Anticancer medications cause anemia in patients through ill-defined mechanisms, including hemolysis and eryptosis. Although α-linolenic acid (ALA) possesses anticancer properties against a variety of cancer cells, there is a dearth of evidence regarding how it modulates red blood cell (RBC) physiology. RBCs from healthy donors were subjected to anticancer concentrations of ALA (2.5, 5, 10, 20, 40, 80, and 100 μM) at 37 °C for 24 h, and colorimetric tests were used to determine hemolysis and acetylcholinesterase (AChE) activity.
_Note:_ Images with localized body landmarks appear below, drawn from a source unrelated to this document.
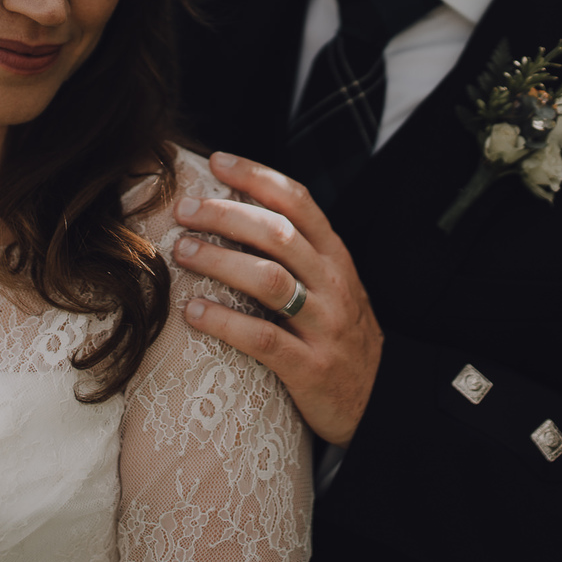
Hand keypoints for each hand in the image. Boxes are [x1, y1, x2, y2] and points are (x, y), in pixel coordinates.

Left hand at [173, 152, 382, 446]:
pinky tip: (192, 311)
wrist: (381, 400)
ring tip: (181, 252)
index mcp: (336, 256)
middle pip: (278, 234)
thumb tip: (233, 211)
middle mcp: (333, 284)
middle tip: (184, 210)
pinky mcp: (310, 368)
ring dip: (220, 261)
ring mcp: (324, 326)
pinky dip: (225, 322)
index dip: (257, 176)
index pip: (299, 201)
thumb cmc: (338, 334)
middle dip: (226, 215)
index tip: (217, 161)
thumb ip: (296, 252)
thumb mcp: (330, 284)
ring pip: (269, 280)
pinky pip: (264, 339)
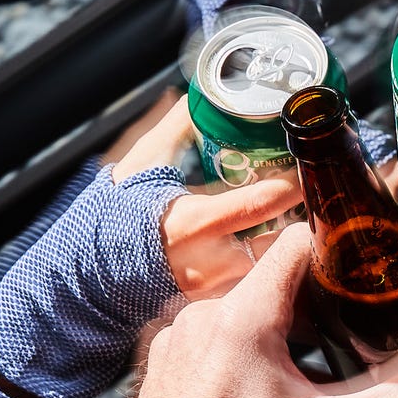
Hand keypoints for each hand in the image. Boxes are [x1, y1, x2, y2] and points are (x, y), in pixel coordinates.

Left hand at [88, 224, 397, 397]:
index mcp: (239, 318)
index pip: (298, 240)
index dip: (342, 251)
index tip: (370, 273)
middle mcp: (196, 316)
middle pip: (275, 278)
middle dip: (320, 304)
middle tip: (355, 338)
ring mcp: (173, 340)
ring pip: (244, 306)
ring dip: (284, 329)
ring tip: (316, 372)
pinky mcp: (161, 364)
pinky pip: (215, 333)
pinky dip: (248, 349)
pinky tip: (270, 395)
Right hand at [112, 97, 301, 298]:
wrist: (88, 274)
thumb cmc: (114, 215)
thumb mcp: (144, 163)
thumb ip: (179, 126)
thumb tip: (206, 94)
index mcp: (193, 222)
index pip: (260, 204)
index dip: (291, 185)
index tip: (307, 166)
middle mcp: (209, 261)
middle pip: (277, 238)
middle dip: (297, 216)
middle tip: (309, 191)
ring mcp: (213, 288)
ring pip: (268, 263)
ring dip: (283, 240)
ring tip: (291, 215)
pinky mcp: (213, 303)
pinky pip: (252, 282)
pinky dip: (264, 262)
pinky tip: (266, 243)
Meanwhile, flow cytometry was employed to identify eryptotic cells using annexin-V-FITC and forward scatter (FSC), Fluo4/AM to detect Ca²⁺, and H₂DCFDA to assess oxidative stress. ALA significantly increased hemolysis and eryptosis in a concentration-dependent manner, along with elevated Fluo4 and DCF fluorescence, and erythrocyte sedimentation rate, and reduced FSC and AChE activity. Moreover, the addition of D4476, necrosulfonamide, melatonin, isosmotic urea, and polyethylene glycol 8000 - but not sucrose - significantly inhibited ALA toxicity. In conclusion, ALA stimulates hemolysis and eryptosis through Ca²⁺ buildup, oxidative stress, anticholinesterase activity, casein kinase 1α (CK1α), and mixed lineage kinase domain-like protein (MLKL). The anticancer activity of ALA may be potentiated by the use of Ca²⁺ channel blockers and chelators, antioxidants, and CK1α and MLKL inhibitors to ameliorate its toxicity to RBCs.